Monday, January 4, 2010

The Slaves of Solitude

I've had The Slaves of Solitude, by Patrick Hamilton, sitting on my to-read pile for a long time. A year or so; I got it with The Dud Avocado, which I wrote about here. Both books were published by NYRB Classics, which makes me wonder if they can illustrate the tone of books published by NYRB in general. These two didn't have anything in common story-wise, but they do share a certain something. Neither book ended predictably; they didn't conform to storytelling formulas, almost to a point where it's not storytelling, just taking pictures. Though of course both books do have stories.

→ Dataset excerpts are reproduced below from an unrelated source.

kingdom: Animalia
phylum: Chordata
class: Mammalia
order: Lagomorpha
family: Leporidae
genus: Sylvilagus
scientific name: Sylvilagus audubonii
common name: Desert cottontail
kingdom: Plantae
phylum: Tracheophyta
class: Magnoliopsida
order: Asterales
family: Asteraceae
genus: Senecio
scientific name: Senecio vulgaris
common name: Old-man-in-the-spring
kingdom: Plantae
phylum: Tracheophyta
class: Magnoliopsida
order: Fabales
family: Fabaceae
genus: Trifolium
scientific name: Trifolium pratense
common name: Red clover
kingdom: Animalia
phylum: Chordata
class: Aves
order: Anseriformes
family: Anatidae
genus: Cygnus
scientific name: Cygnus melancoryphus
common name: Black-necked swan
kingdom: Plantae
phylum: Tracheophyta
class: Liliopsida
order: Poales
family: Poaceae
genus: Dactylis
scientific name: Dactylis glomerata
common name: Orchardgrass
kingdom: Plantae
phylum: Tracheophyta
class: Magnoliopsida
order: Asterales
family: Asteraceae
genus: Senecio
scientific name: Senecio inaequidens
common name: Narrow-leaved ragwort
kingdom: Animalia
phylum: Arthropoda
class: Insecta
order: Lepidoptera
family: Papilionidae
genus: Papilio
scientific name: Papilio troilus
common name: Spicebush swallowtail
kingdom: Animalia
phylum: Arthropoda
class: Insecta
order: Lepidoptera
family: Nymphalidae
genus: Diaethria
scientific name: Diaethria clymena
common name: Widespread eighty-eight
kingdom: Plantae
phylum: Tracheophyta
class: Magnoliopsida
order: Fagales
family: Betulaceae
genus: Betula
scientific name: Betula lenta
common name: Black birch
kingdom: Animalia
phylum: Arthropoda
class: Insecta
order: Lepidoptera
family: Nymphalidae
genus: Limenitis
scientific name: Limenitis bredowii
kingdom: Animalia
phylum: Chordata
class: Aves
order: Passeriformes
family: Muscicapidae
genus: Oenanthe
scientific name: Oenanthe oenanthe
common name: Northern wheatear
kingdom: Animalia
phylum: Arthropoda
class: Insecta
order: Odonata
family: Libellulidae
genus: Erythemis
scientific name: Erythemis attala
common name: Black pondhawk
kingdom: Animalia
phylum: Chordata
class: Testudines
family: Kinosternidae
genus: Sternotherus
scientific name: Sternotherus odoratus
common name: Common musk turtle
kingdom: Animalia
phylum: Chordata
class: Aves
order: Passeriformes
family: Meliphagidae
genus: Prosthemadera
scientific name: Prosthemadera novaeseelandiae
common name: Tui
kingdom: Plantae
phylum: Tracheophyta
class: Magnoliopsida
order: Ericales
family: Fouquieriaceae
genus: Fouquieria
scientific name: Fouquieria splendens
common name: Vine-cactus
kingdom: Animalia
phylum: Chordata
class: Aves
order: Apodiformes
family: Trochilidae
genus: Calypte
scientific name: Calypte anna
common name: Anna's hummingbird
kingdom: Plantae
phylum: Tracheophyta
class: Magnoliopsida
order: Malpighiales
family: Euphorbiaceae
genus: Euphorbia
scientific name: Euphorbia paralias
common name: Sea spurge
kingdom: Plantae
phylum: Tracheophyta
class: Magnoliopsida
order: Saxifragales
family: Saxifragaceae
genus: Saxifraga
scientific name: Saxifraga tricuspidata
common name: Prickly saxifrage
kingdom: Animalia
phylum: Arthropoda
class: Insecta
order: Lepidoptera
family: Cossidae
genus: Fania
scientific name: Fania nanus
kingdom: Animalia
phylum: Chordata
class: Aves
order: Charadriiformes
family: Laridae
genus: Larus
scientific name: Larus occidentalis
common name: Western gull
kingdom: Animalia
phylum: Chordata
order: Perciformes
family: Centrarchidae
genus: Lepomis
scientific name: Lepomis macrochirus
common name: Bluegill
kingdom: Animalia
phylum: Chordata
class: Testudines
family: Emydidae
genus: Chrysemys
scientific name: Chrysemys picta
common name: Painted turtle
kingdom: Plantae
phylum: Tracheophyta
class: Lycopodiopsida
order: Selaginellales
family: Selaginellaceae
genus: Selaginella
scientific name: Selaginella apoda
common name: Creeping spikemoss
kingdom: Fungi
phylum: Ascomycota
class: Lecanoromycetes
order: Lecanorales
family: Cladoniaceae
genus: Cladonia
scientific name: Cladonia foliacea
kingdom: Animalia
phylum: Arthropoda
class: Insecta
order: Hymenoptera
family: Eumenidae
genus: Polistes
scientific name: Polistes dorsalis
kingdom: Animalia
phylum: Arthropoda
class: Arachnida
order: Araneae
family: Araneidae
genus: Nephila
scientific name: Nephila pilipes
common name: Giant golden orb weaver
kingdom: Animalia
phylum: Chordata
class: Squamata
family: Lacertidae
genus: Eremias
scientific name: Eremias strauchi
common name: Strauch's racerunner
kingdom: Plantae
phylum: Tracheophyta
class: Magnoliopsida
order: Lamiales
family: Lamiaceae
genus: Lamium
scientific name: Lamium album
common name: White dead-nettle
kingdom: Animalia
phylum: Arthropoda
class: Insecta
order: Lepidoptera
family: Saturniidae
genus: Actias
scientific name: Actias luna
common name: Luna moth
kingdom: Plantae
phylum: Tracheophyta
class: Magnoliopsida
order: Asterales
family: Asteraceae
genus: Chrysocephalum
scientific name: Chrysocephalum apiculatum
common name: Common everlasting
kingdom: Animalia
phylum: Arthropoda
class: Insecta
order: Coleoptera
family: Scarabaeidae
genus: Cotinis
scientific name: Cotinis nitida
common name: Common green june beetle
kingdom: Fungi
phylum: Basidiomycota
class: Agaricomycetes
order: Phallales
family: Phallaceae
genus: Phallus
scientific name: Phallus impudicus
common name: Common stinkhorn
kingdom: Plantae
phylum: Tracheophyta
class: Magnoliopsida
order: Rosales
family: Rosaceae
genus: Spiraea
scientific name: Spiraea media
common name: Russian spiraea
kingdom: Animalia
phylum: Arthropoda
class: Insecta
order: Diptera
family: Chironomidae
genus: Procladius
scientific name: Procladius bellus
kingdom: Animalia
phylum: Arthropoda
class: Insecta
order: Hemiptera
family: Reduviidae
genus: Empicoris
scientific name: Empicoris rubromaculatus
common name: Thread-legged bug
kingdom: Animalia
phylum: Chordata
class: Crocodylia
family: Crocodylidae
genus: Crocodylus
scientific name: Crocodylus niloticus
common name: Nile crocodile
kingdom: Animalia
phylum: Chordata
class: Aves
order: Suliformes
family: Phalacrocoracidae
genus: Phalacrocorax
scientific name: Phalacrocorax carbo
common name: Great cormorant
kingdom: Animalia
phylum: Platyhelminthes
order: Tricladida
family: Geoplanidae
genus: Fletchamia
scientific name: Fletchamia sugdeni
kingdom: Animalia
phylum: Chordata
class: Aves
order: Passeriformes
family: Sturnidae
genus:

The Slaves of Solitude takes place in 1943, primarily in a small town outside London called Thames Lockdon, and a boarding house there called the Rosamund Tea Rooms. It's heroine is Miss Roach, cursed all around with unfortunate names, and an unlikely focus for a novel. She's 39, formerly a schoolmistress, afraid to live in London because of the blitz though she no longer likes Thames Lockdon, or the people she lives with. Though this didn't occur to me until the end of the book, Miss Roach is a lot like Miss Pettigrew--but their stories are nothing alike. Miss Roach visits pubs with an American lieutenant, an "inconsequent" man, and they kiss on park benches in the dark. In a way no one in the book has much consequence, yet they add up to change Miss Roach's life--yet even these changes don't seem likely to last.

The war is spoken of as its own being; it makes changes, it takes things away and it creates things, and it seems to do this consciously, like an animal sneaking into houses and stealing shiny objects. "The war seemed to have conjured into being, from nowhere, magically, a huge population of its own--one which flowed into and filled every channel and crevice of the country--the towns, the villages, the streets, the trains, the buses, the shops, the hotels, the inns, the restaurants, the movies." (pg 26) Everything has intention, yet the effects of this are all subtle and insinuating. "She had often wondered what exact motive Mr. Prest had in being alive..." (pg 184). That there would be a motive for existence is a given, but it doesn't seem to be necessary that this makes much difference. This contributes to giving much of the book a rather sinister feeling.

This is a very well written, somewhat subtly clever book, which is satisfying in this way if not in story. Things change, but aren't entirely resolved, which is what makes the story unsatisfying. Not that it's a bad story, but that it doesn't play into anyone's hopes or desires, doesn't satisfy a simple need for romance or a happy ending. Though it was an odd book, I liked it.